*MATERIAL FOR THIS TASK*
BEGIN

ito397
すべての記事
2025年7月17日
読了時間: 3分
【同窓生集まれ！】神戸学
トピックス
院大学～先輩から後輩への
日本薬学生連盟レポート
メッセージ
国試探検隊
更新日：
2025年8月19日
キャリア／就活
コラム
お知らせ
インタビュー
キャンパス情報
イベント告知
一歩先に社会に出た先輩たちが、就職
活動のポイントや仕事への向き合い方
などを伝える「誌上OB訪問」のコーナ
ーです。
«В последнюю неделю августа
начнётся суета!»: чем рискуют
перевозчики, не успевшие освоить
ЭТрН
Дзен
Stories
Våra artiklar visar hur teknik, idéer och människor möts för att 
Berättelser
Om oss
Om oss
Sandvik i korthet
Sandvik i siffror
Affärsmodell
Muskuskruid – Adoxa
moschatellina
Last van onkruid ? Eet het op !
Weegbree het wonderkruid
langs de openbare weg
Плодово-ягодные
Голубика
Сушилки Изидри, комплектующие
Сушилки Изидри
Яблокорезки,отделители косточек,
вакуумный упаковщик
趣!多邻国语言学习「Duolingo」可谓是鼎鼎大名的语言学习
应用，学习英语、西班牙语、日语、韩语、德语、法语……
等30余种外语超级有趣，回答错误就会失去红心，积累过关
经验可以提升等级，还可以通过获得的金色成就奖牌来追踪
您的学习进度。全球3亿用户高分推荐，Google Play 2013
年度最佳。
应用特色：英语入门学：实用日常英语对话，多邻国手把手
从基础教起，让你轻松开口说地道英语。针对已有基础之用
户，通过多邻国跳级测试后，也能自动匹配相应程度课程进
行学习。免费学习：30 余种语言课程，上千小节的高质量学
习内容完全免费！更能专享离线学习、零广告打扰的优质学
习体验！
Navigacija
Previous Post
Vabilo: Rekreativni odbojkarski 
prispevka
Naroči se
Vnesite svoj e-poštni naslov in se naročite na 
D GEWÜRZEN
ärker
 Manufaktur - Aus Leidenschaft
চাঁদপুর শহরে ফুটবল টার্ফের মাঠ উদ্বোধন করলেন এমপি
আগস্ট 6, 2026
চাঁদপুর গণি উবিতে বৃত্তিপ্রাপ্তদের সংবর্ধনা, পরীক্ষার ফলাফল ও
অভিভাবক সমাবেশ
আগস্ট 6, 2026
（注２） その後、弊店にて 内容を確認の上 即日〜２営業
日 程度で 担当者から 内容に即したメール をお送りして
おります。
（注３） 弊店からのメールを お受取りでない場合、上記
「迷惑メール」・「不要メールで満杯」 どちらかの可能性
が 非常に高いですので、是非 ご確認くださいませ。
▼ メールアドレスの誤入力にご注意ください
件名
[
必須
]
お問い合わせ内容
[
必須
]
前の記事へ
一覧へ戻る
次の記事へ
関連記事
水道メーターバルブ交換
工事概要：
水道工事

END

*WRITTEN TASK*
Reproduce the lines verbatim, from the first line through the line containing "Sandvik i siffror", including both of those lines.

*EXERCISE SOLUTION*
ito397
すべての記事
2025年7月17日
読了時間: 3分
【同窓生集まれ！】神戸学
トピックス
院大学～先輩から後輩への
日本薬学生連盟レポート
メッセージ
国試探検隊
更新日：
2025年8月19日
キャリア／就活
コラム
お知らせ
インタビュー
キャンパス情報
イベント告知
一歩先に社会に出た先輩たちが、就職
活動のポイントや仕事への向き合い方
などを伝える「誌上OB訪問」のコーナ
ーです。
«В последнюю неделю августа
начнётся суета!»: чем рискуют
перевозчики, не успевшие освоить
ЭТрН
Дзен
Stories
Våra artiklar visar hur teknik, idéer och människor möts för att 
Berättelser
Om oss
Om oss
Sandvik i korthet
Sandvik i siffror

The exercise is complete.